Source records:
########################################
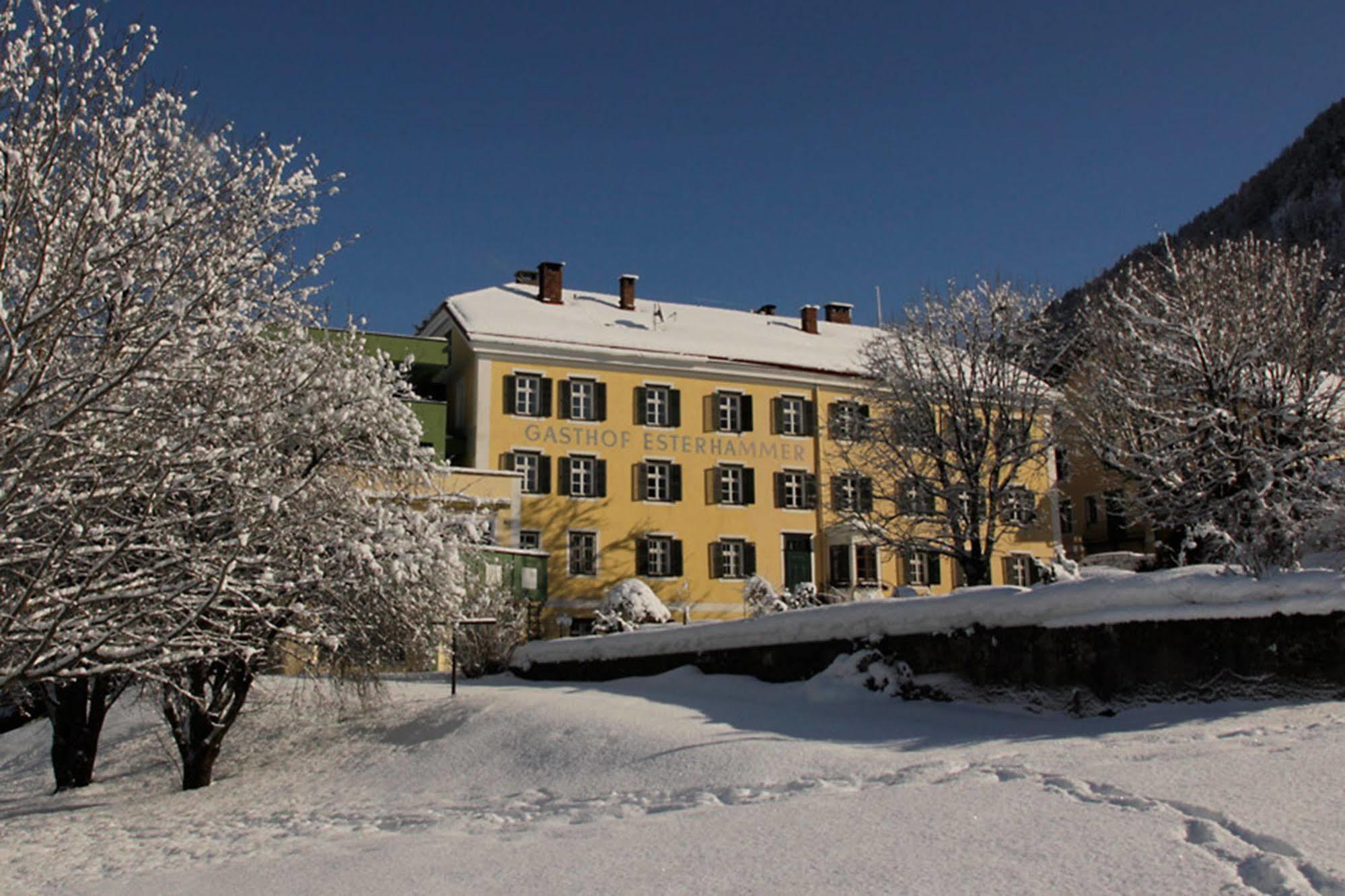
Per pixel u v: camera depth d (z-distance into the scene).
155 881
########################################
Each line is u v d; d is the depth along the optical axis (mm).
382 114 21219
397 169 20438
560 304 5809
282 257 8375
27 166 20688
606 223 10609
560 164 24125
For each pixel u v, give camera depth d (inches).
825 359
########################################
Goal of the exercise:
Check every line of the data, and copy the ones that contain "pixel".

Output for this exercise:
Per pixel u v: camera depth d (z-distance into the scene).
For each pixel u v, give camera depth d (inches).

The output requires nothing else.